Cheryl and I waited for a few minutes allowing the elk time to expire undisturbed before we walked to the site of the impact. There we examined the scene reading the tracks for the bits of story they could tell, the hurried arrival, the short wait and the quick turn and slow walk away. There was no sign of hair or blood just at the impact site but blood did begin to show within about 5 yards, small drops of blood on the patches of snow. After about 10 yards I could see the bull on the ground laying on his right side facing uphill between two Junipers. He had curled a little and placed his head near his left chest-abdomen as if he were going to sleep rather than dying. I did the standard rear approach and poke ritual before Cheryl came full on-site and we admired the fine animal, they (elk) are truly a beautiful and magnificent beast.
I marked the position with the GPS and headed for camp (.65 miles to the south-west away) to see if I could get the truck closer to the elk to make the drag shorter. As it turned out there was a jeep trail just 260 yards away (and mostly down a gentle slope) from the fallen elk. Once I had moved the truck and dressed the elk Cheryl and I had only a little trouble dragging the elk to within 70 yards of the truck before others from our hunting group came and helped with the last little bit. Had there not been snow I don’t believe we could have moved the elk more that 5 or 10 yards total. The elk was a small 4x5 and the folks I left the meat with were pleased as they thought the older/larger bulls were a tough meal by comparison to young cows and small bulls.
All-in-all I had a fine hunting and camping event. I saw many elk and had a fine time with friends and also enjoying the outdoors.

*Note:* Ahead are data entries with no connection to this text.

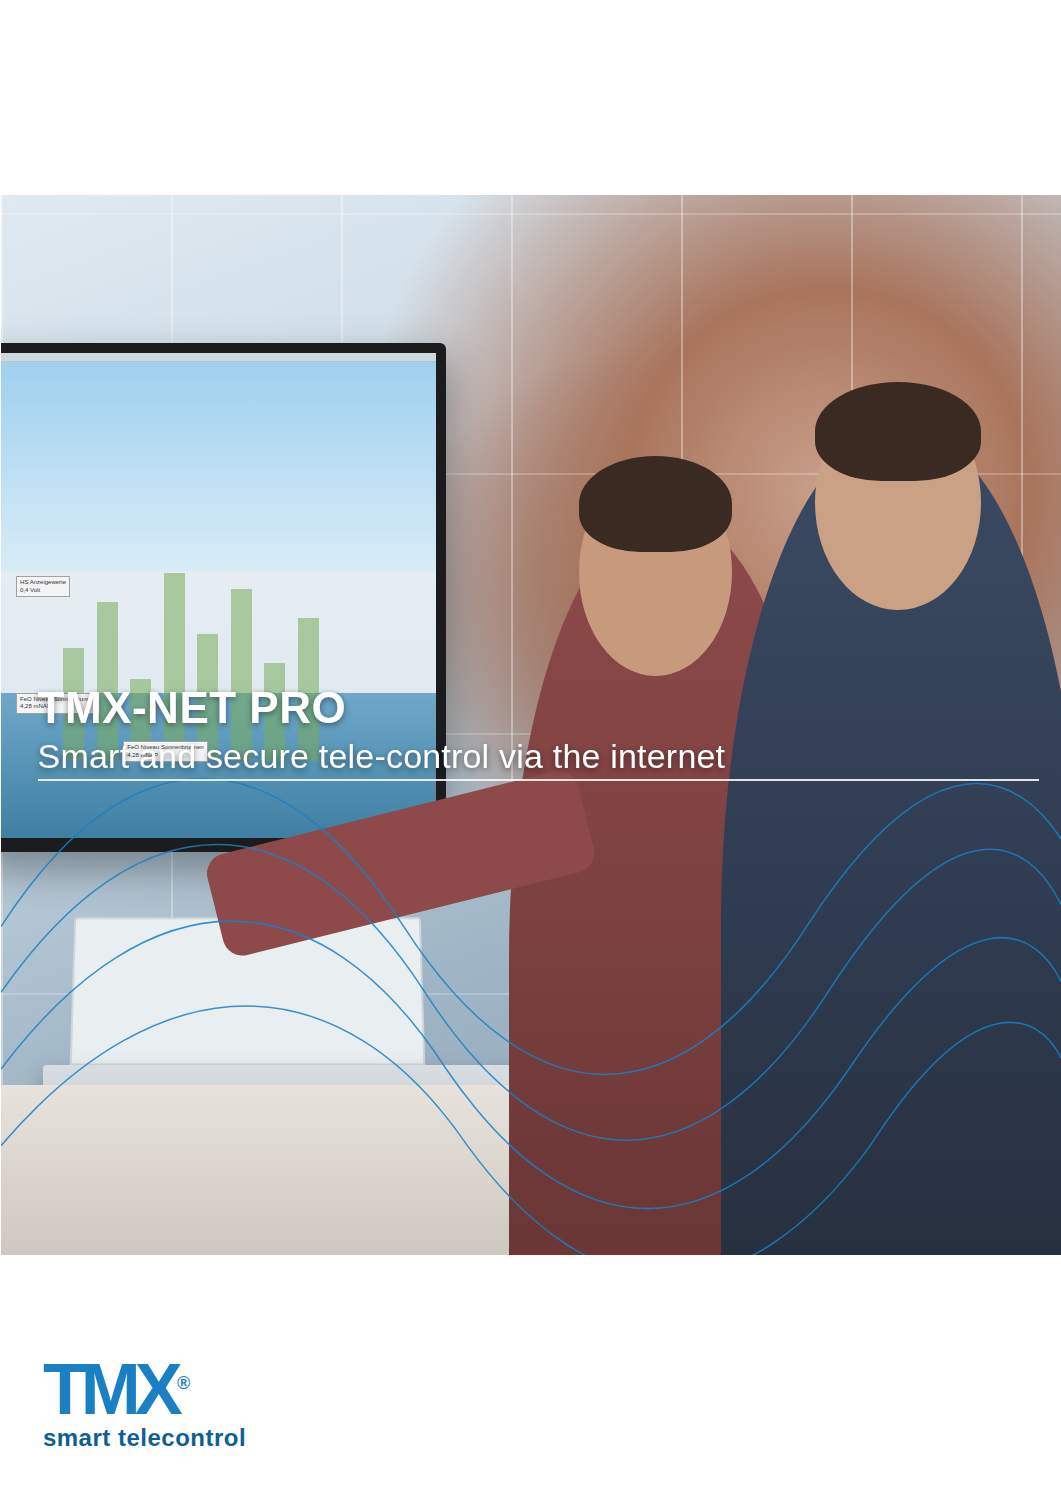HS Anzeigewerte
0,4 Volt
FeO Niveau Sonnenbrunnen
4,28 mNAP
FeO Niveau Sonnenbrunnen
4,28 mNAP
TMX-NET PRO
Smart and secure tele-control via the internet
TMX®
smart telecontrol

All tallied, I drove about 4,200 miles, spent 5 nights in hotels, slept in a tent 4 nights, sunburned my face and lips to crimson, drove & crabbed about 100 miles on “jeep” trails sometimes requiring “low-range” 4-wheel-drive, fired one round while hunting, saw 6 nice bull elk, 14 nice Mule deer bucks (3 were massive and definitely “shooters”).
On this teraserver image I hunted in Section 13, we had camp very near the bottom left corner (south-west) and I shot the elk just above center (north-east) very near where the 9600 terrain-line makes the little loop.